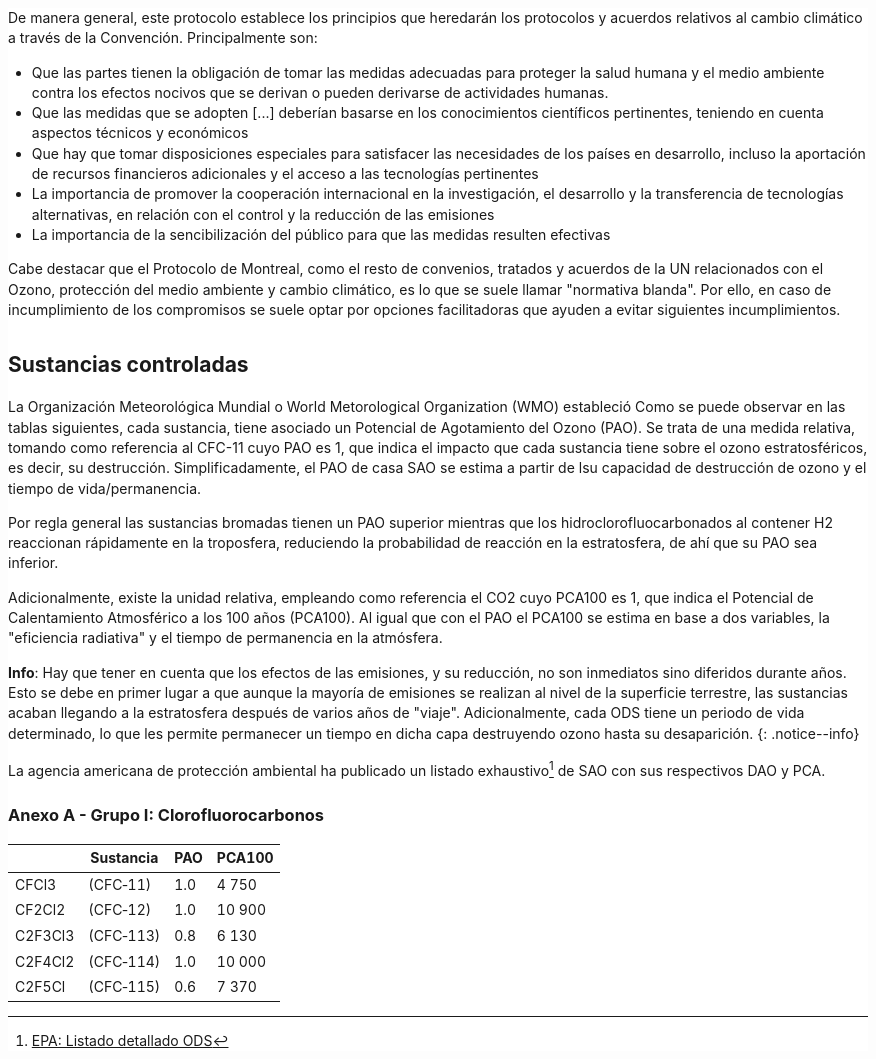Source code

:De manera general, este protocolo establece los principios que heredarán los protocolos y acuerdos relativos al cambio climático a través de la Convención. Principalmente son:
- Que las partes tienen la obligación de tomar las medidas adecuadas para proteger la salud humana y el medio ambiente contra los efectos nocivos que se derivan o pueden derivarse de actividades humanas.
- Que las medidas que se adopten [...] deberían basarse en los conocimientos científicos pertinentes, teniendo en cuenta aspectos técnicos y económicos 
- Que hay que tomar disposiciones especiales para satisfacer las necesidades de los países en desarrollo, incluso la aportación de recursos financieros adicionales y el acceso a las tecnologías pertinentes
- La importancia de promover la cooperación internacional en la investigación, el desarrollo y la transferencia de tecnologías alternativas, en relación con el control y la reducción de las emisiones
- La importancia de la sencibilización del público para que las medidas resulten efectivas

Cabe destacar que el Protocolo de Montreal, como el resto de convenios, tratados y acuerdos de la UN relacionados con el Ozono, protección del medio ambiente y cambio climático, es lo que se suele llamar "normativa blanda". Por ello, en caso de incumplimiento de los compromisos se suele optar por opciones facilitadoras que ayuden a evitar siguientes incumplimientos.

## Sustancias controladas

La Organización Meteorológica Mundial o World Metorological Organization (WMO) estableció 
Como se puede observar en las tablas siguientes, cada sustancia, tiene asociado un Potencial de Agotamiento del Ozono (PAO). Se trata de una medida relativa, tomando como referencia al CFC-11 cuyo PAO es 1, que indica el impacto que cada sustancia tiene sobre el ozono estratosféricos, es decir, su destrucción. Simplificadamente, el PAO de casa SAO se estima a partir de lsu capacidad de destrucción de ozono y el tiempo de vida/permanencia.

Por regla general las sustancias bromadas tienen un PAO superior mientras que los hidroclorofluocarbonados al contener H2 reaccionan rápidamente en la troposfera, reduciendo la probabilidad de reacción en la estratosfera, de ahí que su PAO sea inferior.

Adicionalmente, existe la unidad relativa, empleando como referencia el CO2 cuyo PCA100 es 1, que indica el Potencial de Calentamiento Atmosférico a los 100 años (PCA100). Al igual que con el PAO el PCA100 se estima en base a dos variables, la "eficiencia radiativa" y el tiempo de permanencia en la atmósfera.

**Info**: Hay que tener en cuenta que los efectos de las emisiones, y su reducción, no son inmediatos sino diferidos durante años. Esto se debe en primer lugar a que aunque la mayoría de emisiones se realizan al nivel de la superficie terrestre, las sustancias acaban llegando a la estratosfera después de varios años de "viaje". Adicionalmente, cada ODS tiene un periodo de vida determinado, lo que les permite permanecer un tiempo en dicha capa destruyendo ozono hasta su desaparición.
{: .notice--info}

La agencia americana de protección ambiental ha publicado un listado exhaustivo[^EPA_ODS] de SAO con sus respectivos DAO y PCA.

### Anexo A - Grupo I: Clorofluorocarbonos 

|         | **Sustancia** | PAO  | PCA100 |
| ------- | ------------- | ---- | ------ |
| CFCl3   | (CFC‑11)      | 1.0  | 4 750  |
| CF2Cl2  | (CFC‑12)      | 1.0  | 10 900 |
| C2F3Cl3 | (CFC‑113)     | 0.8  | 6 130  |
| C2F4Cl2 | (CFC‑114)     | 1.0  | 10 000 |
| C2F5Cl  | (CFC‑115)     | 0.6  | 7 370  |


[^sap_report_2018]: [UNEP: SAP assessment report 2018](https://www.epa.gov/ozone-layer-protection)
[^EPA_ODS]: [EPA: Listado detallado ODS](https://www.epa.gov/ozone-layer-protection/ozone-depleting-substances)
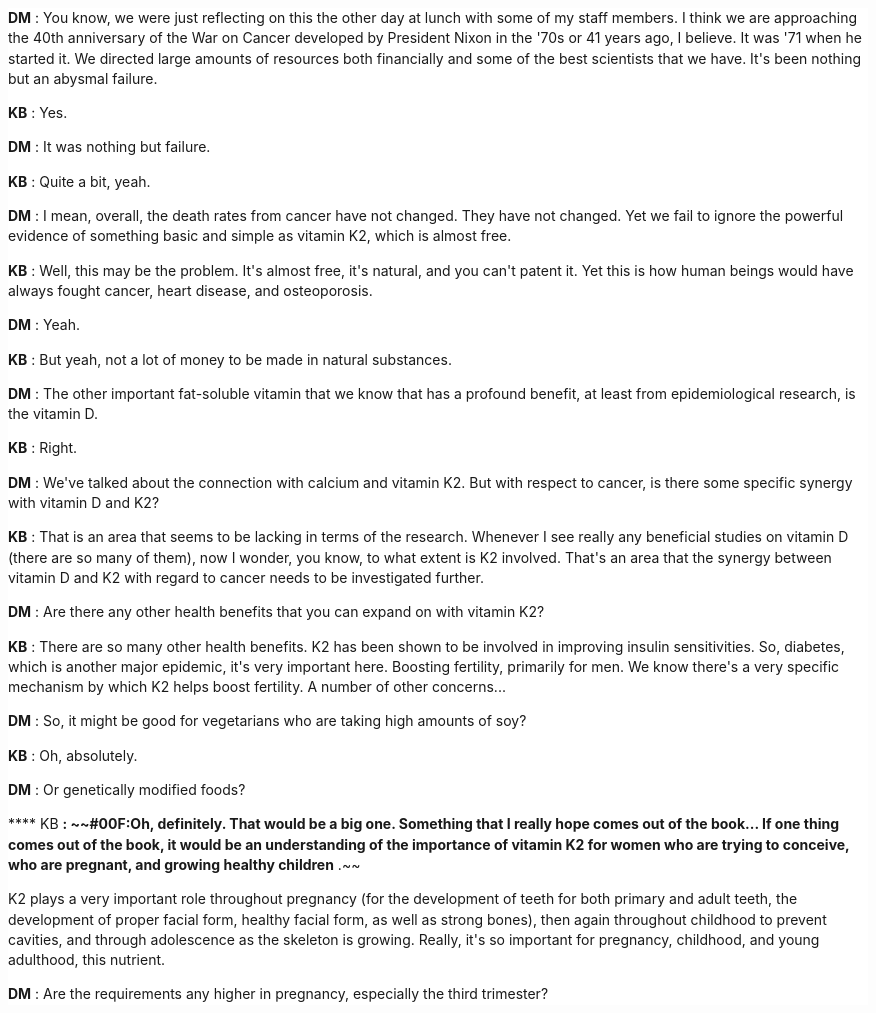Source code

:  **DM** : You know, we were just reflecting on this the other day at lunch with some of my staff members. I think we are approaching the 40th anniversary of the War on Cancer developed by President Nixon in the '70s or 41 years ago, I believe. It was '71 when he started it. We directed large amounts of resources both financially and some of the best scientists that we have. It's been nothing but an abysmal failure.

 **KB** : Yes.

 **DM** : It was nothing but failure. 

 **KB** : Quite a bit, yeah.

 **DM** : I mean, overall, the death rates from cancer have not changed. They have not changed. Yet we fail to ignore the powerful evidence of something basic and simple as vitamin K2, which is almost free.

 **KB** : Well, this may be the problem. It's almost free, it's natural, and you can't patent it. Yet this is how human beings would have always fought cancer, heart disease, and osteoporosis.

 **DM** : Yeah.

 **KB** : But yeah, not a lot of money to be made in natural substances.

 **DM** : The other important fat-soluble vitamin that we know that has a profound benefit, at least from epidemiological research, is the vitamin D.

 **KB** : Right.

 **DM** : We've talked about the connection with calcium and vitamin K2. But with respect to cancer, is there some specific synergy with vitamin D and K2?

 **KB** : That is an area that seems to be lacking in terms of the research. Whenever I see really any beneficial studies on vitamin D (there are so many of them), now I wonder, you know, to what extent is K2 involved. That's an area that the synergy between vitamin D and K2 with regard to cancer needs to be investigated further.

 **DM** : Are there any other health benefits that you can expand on with vitamin K2?

 **KB** : There are so many other health benefits. K2 has been shown to be involved in improving insulin sensitivities. So, diabetes, which is another major epidemic, it's very important here. Boosting fertility, primarily for men. We know there's a very specific mechanism by which K2 helps boost fertility. A number of other concerns...

 **DM** : So, it might be good for vegetarians who are taking high amounts of soy?

 **KB** : Oh, absolutely.

 **DM** : Or genetically modified foods?

 **** KB **: ~~#00F:Oh, definitely. That would be a big one. Something that I really hope comes out of the book... If one thing comes out of the book, it would be an understanding of the importance of vitamin K2 for women who are trying to conceive, who are pregnant, and growing healthy children** .~~

K2 plays a very important role throughout pregnancy (for the development of teeth for both primary and adult teeth, the development of proper facial form, healthy facial form, as well as strong bones), then again throughout childhood to prevent cavities, and through adolescence as the skeleton is growing. Really, it's so important for pregnancy, childhood, and young adulthood, this nutrient.

 **DM** : Are the requirements any higher in pregnancy, especially the third trimester?
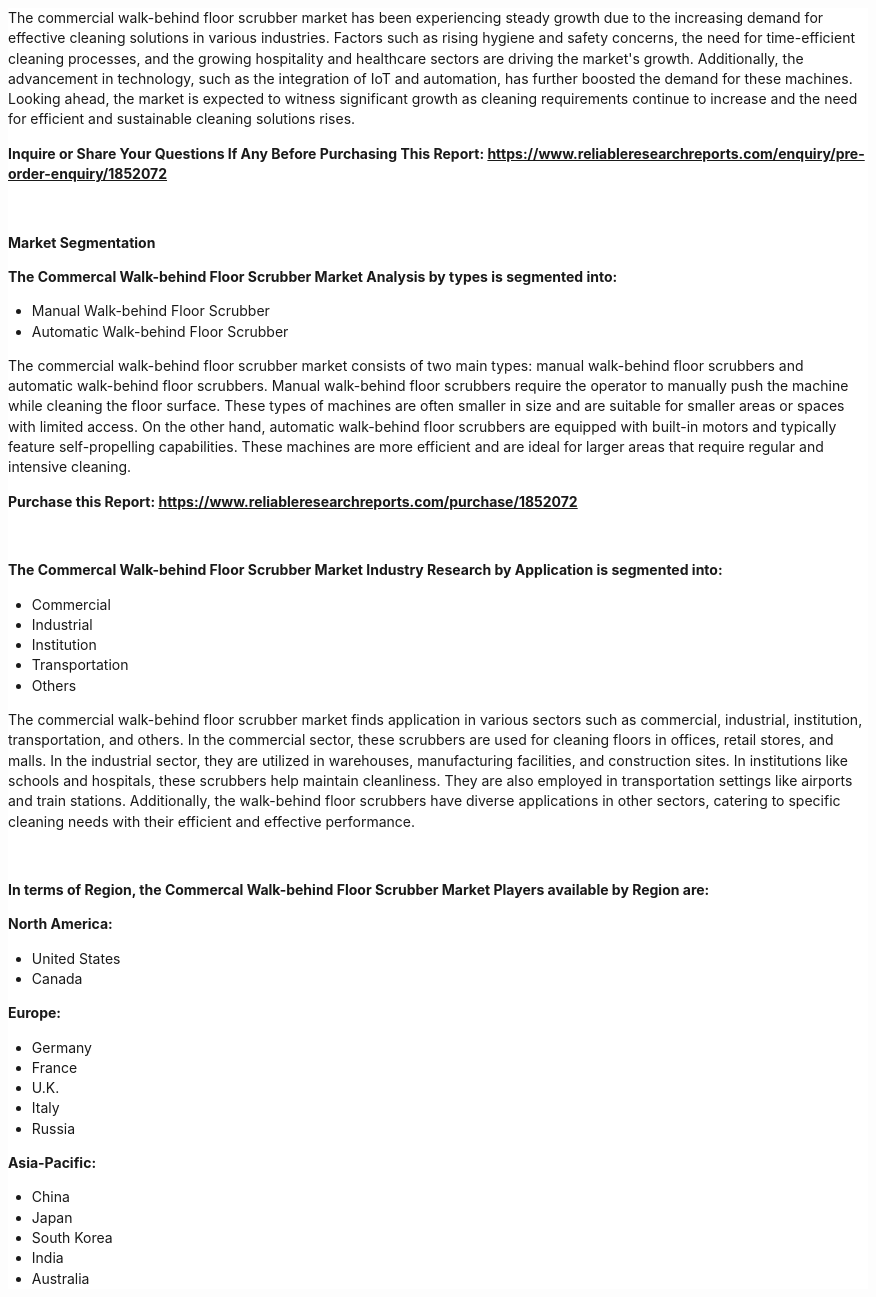 <p><p>The commercial walk-behind floor scrubber market has been experiencing steady growth due to the increasing demand for effective cleaning solutions in various industries. Factors such as rising hygiene and safety concerns, the need for time-efficient cleaning processes, and the growing hospitality and healthcare sectors are driving the market's growth. Additionally, the advancement in technology, such as the integration of IoT and automation, has further boosted the demand for these machines. Looking ahead, the market is expected to witness significant growth as cleaning requirements continue to increase and the need for efficient and sustainable cleaning solutions rises.</p></p>
<p><strong>Inquire or Share Your Questions If Any Before Purchasing This Report: <a href="https://www.reliableresearchreports.com/enquiry/pre-order-enquiry/1852072">https://www.reliableresearchreports.com/enquiry/pre-order-enquiry/1852072</a></strong></p>
<p>&nbsp;</p>
<p><strong>Market Segmentation</strong></p>
<p><strong>The Commercal Walk-behind Floor Scrubber Market Analysis by types is segmented into:</strong></p>
<p><ul><li>Manual Walk-behind Floor Scrubber</li><li>Automatic Walk-behind Floor Scrubber</li></ul></p>
<p><p>The commercial walk-behind floor scrubber market consists of two main types: manual walk-behind floor scrubbers and automatic walk-behind floor scrubbers. Manual walk-behind floor scrubbers require the operator to manually push the machine while cleaning the floor surface. These types of machines are often smaller in size and are suitable for smaller areas or spaces with limited access. On the other hand, automatic walk-behind floor scrubbers are equipped with built-in motors and typically feature self-propelling capabilities. These machines are more efficient and are ideal for larger areas that require regular and intensive cleaning.</p></p>
<p><strong>Purchase this Report:&nbsp;<a href="https://www.reliableresearchreports.com/purchase/1852072">https://www.reliableresearchreports.com/purchase/1852072</a></strong></p>
<p>&nbsp;</p>
<p><strong>The Commercal Walk-behind Floor Scrubber Market Industry Research by Application is segmented into:</strong></p>
<p><ul><li>Commercial</li><li>Industrial</li><li>Institution</li><li>Transportation</li><li>Others</li></ul></p>
<p><p>The commercial walk-behind floor scrubber market finds application in various sectors such as commercial, industrial, institution, transportation, and others. In the commercial sector, these scrubbers are used for cleaning floors in offices, retail stores, and malls. In the industrial sector, they are utilized in warehouses, manufacturing facilities, and construction sites. In institutions like schools and hospitals, these scrubbers help maintain cleanliness. They are also employed in transportation settings like airports and train stations. Additionally, the walk-behind floor scrubbers have diverse applications in other sectors, catering to specific cleaning needs with their efficient and effective performance.</p></p>
<p>&nbsp;</p>
<p><strong>In terms of Region, the Commercal Walk-behind Floor Scrubber Market Players available by Region are:</strong></p>
<p>
    <p> <strong> North America: </strong>
        <ul>
            <li>United States</li>
            <li>Canada</li>
        </ul>
        </p> 
    <p> <strong> Europe: </strong>
        <ul>
            <li>Germany</li>
            <li>France</li>
            <li>U.K.</li>
            <li>Italy</li>
            <li>Russia</li>
        </ul>
        </p> 
    <p> <strong> Asia-Pacific: </strong>
        <ul>
            <li>China</li>
            <li>Japan</li>
            <li>South Korea</li>
            <li>India</li>
            <li>Australia</li>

* [Your objective] Your answer must be every line from the entries that contains the string "segmented", copied as it stands.

* [Reply to the exercise]
<p><strong>The Commercal Walk-behind Floor Scrubber Market Analysis by types is segmented into:</strong></p>
<p><strong>The Commercal Walk-behind Floor Scrubber Market Industry Research by Application is segmented into:</strong></p>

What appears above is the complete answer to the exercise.